Antoine : Pour ce disque-ci, il a vraiment été membre créatif. Et nous on estime aussi qu’une fois qu’on a amené nos 35 démos en studio, et qu’on en sélectionne 15-20, notre travail est plus ou moins accompli. Ensuite il y a un travail important des autres membres du groupe et de Luuk en tant que producteur. Et nous deux on se tient en retrait on remarque que le morceau va plus loin que si on discute sur chaque idée. Luuk aime sentir qu’il a de l’espace, il est d’autant plus motivé quand il sent qu’il a de l’impact sur les choses.

Vous avez fait des séances d’hypnose pour éveiller votre créativité : c’est parce que vous êtes maintenant trop vieux pour la drogue ?

Lionel : Oui c’est ce que je disais l’autre jour, c’est de la drogue pour « couilles molles ».  Mais en fait c’est juste qu’on a tous les deux des déviances sexuelles donc on est tous les deux allés voir des psys ! (rires). Plus sérieusement, on voulait pas attaquer le disque de manière trop cérébrale après Everest qui avait été très exigent, on a donc essayé de trouver un moyen d’entrer dans le processus de manière détachée. Et chacun de notre coté, on a trouvé cette solution-là, c’est un bon moyen de laisser l’inconscient, et ça nous a permis d’accéder à tout un tas d’histoires. Les deux premiers morceaux du disque viennent de là.

Dans une interview vous aviez dit : « Il y a toujours un moment où ça coince », en parlant de l’élaboration de vos albums. Sur Everest, vous n’étiez pas d’accord sur la pochette. Qu’est-ce qui a coincé pour celui ci ?

Lionel : Ça a vraiment coincé au mix, on a vraiment galéré. On pensait avoir un disque super bien fignolé en studio, tous les sons étaient nickel, mais bizarrement aucune des personnes avec qui on a tenté de mixer le disque ne collait.
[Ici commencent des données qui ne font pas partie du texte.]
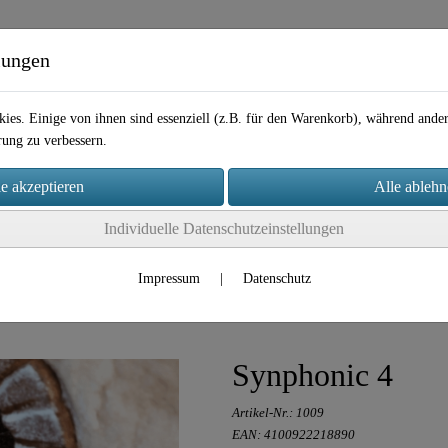
lungen
ies. Einige von ihnen sind essenziell (z.B. für den Warenkorb), während and
rung zu verbessern.
Individuelle Datenschutzeinstellungen
takt
Impressum
|
Datenschutz
Synphonic 4
Artikel-Nr.:
1009
EAN: 4100922218890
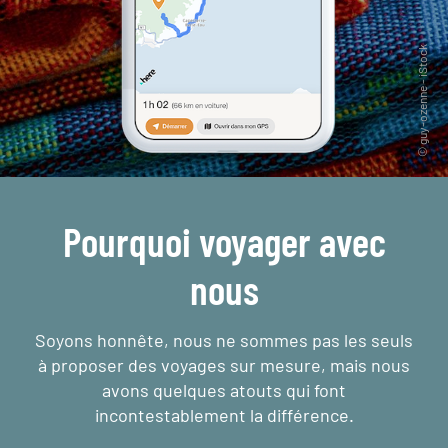
Pourquoi voyager avec
nous
Soyons honnête, nous ne sommes pas les seuls
à proposer des voyages sur mesure,
mais nous
avons quelques atouts qui font
incontestablement la différence.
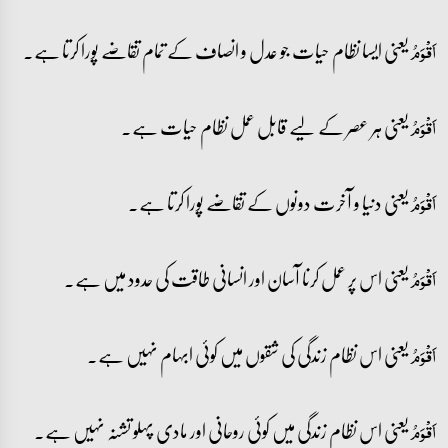
یعنی ایسا نظام حیات جو عدل و انصاف کے تمام تقاضے پورا کرتا ہے۔
اَقۡوَمُ
یعنی ہر عصر کے لیے قابل عمل نظام حیات ہے۔
اَقۡوَمُ
یعنی دنیا و آخرت دونوں کے تقاضے پورا کرتا ہے۔
اَقۡوَمُ
یعنی اس پر عمل کرنا آسان اور انسانی طاقت کی حدود میں ہے۔
اَقۡوَمُ
یعنی اس نظام زندگی کی شقوں میں کوئی ابہام نہیں ہے۔
اَقۡوَمُ
یعنی اس نظام زندگی میں کوئی روحانی اور مادی پہلو تشنہ نہیں ہے۔
اَقۡوَمُ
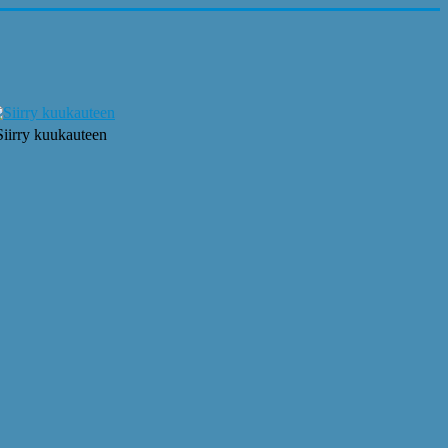
Siirry kuukauteen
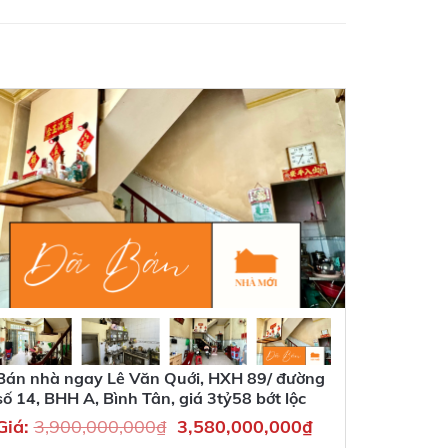
Bán nhà ngay Lê Văn Quới, HXH 89/ đường
số 14, BHH A, Bình Tân, giá 3tỷ58 bớt lộc
Giá:
3,900,000,000
₫
3,580,000,000
₫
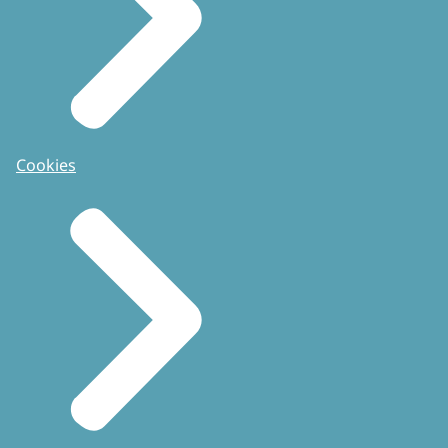
Cookies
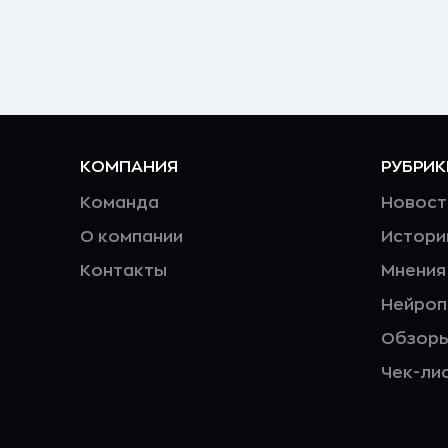
КОМПАНИЯ
РУБРИК
Команда
Новост
О компании
Истори
Контакты
Мнения
Нейро
Обзор
Чек-ли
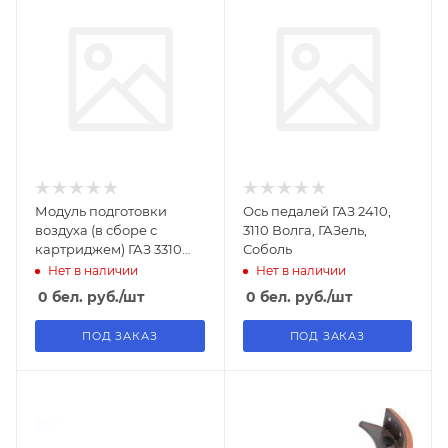
Модуль подготовки
Ось педалей ГАЗ 2410,
воздуха (в сборе с
3110 Волга, ГАЗель,
картриджем) ГАЗ 3310
Соболь
Валдай
Нет в наличии
Нет в наличии
0
бел. руб.
/шт
0
бел. руб.
/шт
ПОД ЗАКАЗ
ПОД ЗАКАЗ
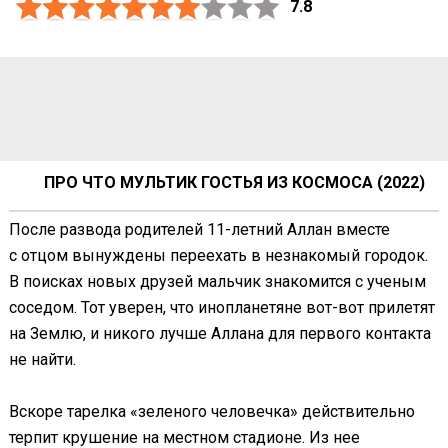
7.8
ПРО ЧТО МУЛЬТИК ГОСТЬЯ ИЗ КОСМОСА (2022)
После развода родителей 11-летний Аллан вместе
с отцом вынуждены переехать в незнакомый городок.
В поисках новых друзей мальчик знакомится с ученым
соседом. Тот уверен, что инопланетяне вот-вот прилетят
на Землю, и никого лучше Аллана для первого контакта
не найти.
Вскоре тарелка «зеленого человечка» действительно
терпит крушение на местном стадионе. Из нее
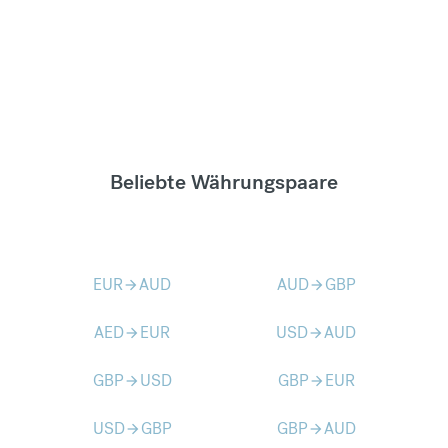
Beliebte Währungspaare
EUR
AUD
AUD
GBP
arrow_forward
arrow_forward
AED
EUR
USD
AUD
arrow_forward
arrow_forward
GBP
USD
GBP
EUR
arrow_forward
arrow_forward
USD
GBP
GBP
AUD
arrow_forward
arrow_forward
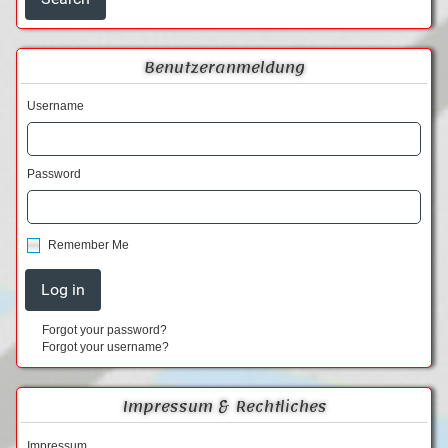
Benutzeranmeldung
Username
Password
Remember Me
Forgot your password?
Forgot your username?
Impressum & Rechtliches
Impressum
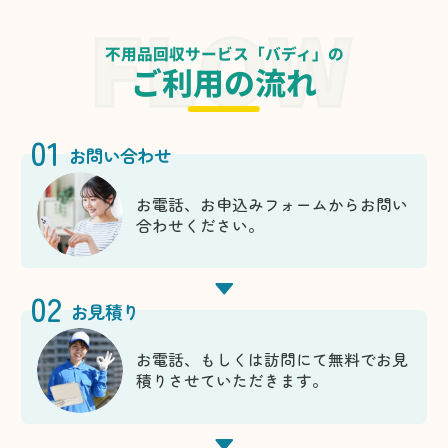
不用品回収サービス「バディ」の
ご利用の流れ
01
お問い合わせ
お電話、お申込みフォームからお問い
合わせください。
02
お見積り
お電話、もしくは訪問にて無料でお見
積りさせていただきます。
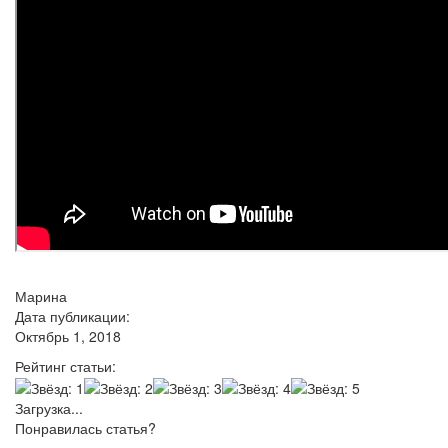
Марина
Дата публикации:
Октябрь 1, 2018
Рейтинг статьи:
Загрузка...
Понравилась статья?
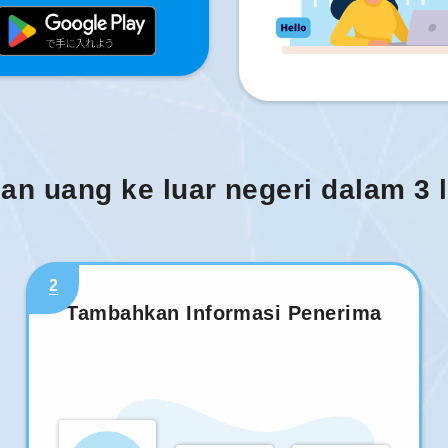
man uang ke luar negeri dalam 3
2
Tambahkan Informasi Penerima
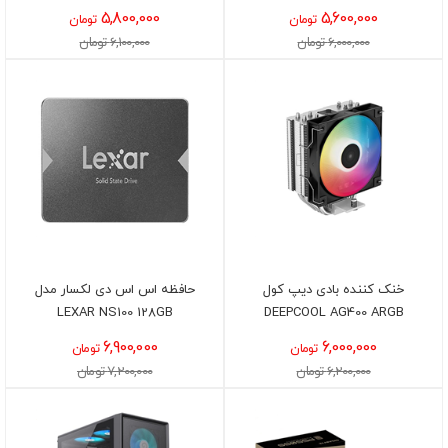
5,800,000
5,600,000
تومان
تومان
6,000,000 تومان
6,100,000 تومان
خنک کننده بادی دیپ کول
حافظه اس اس دی لکسار مدل
LEXAR NS100 128GB
DEEPCOOL AG400 ARGB
6,900,000
6,000,000
تومان
تومان
6,200,000 تومان
7,200,000 تومان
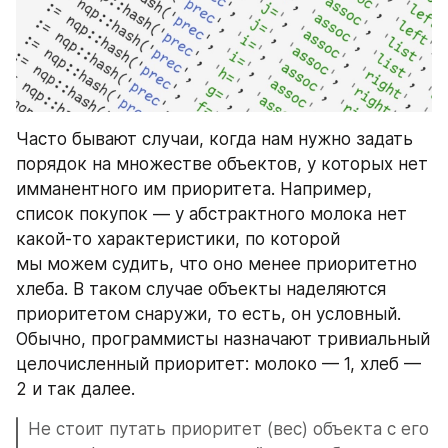
Часто бывают случаи, когда нам нужно задать 
порядок на множестве объектов, у которых нет 
имманентного им приоритета. Например, 
список покупок — у абстрактного молока нет 
какой-то характеристики, по которой 
мы можем судить, что оно менее приоритетно 
хлеба. В таком случае объекты наделяются 
приоритетом снаружи, то есть, он условный. 
Обычно, программисты назначают тривиальный 
целочисленный приоритет: молоко — 1, хлеб — 
2 и так далее.
Не стоит путать приоритет (вес) объекта с его 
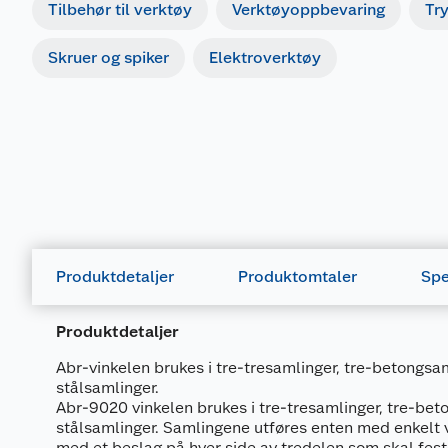
Tilbehør til verktøy
Verktøyoppbevaring
Tr
Skruer og spiker
Elektroverktøy
Produktdetaljer
Produktomtaler
Spe
Produktdetaljer
Abr-vinkelen brukes i tre-tresamlinger, tre-betongsam
stålsamlinger.
Abr-9020 vinkelen brukes i tre-tresamlinger, tre-bet
stålsamlinger. Samlingene utføres enten med enkelt v
med et beslag på hver side av tredelen som skal fest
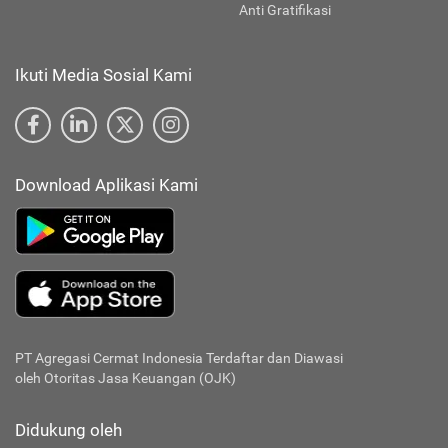
Anti Gratifikasi
Ikuti Media Sosial Kami
Download Aplikasi Kami
PT Agregasi Cermat Indonesia
Terdaftar dan Diawasi
oleh Otoritas Jasa Keuangan (OJK)
Didukung oleh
Antoine : Ça vient surtout du fait qu’on était très contents des versions studio. Et au moment où on a fini les enregistrements, on a pris trois mois de pause parce que j’allais être papa. Donc on n’a plus touché au disque mais on a beaucoup écouté les versions qu’on avait, et on est restés sur ce sentiment d’accomplissement. Mais quand on a envoyé tout ça à des mixeurs, la plupart revenaient un peu à zéro alors qu’on était déjà trop attachés à énormément de choses sur ce disque. Finalement, l’histoire est marrante parce que l’assistant de sessions, qui était en studio avec nous, nous a envoyé un mail en nous disant qu’il avait fait un mix et là c’était vraiment bien, c’était exactement ce qu’on cherchait, donc il a mixé quasiment tout le disque.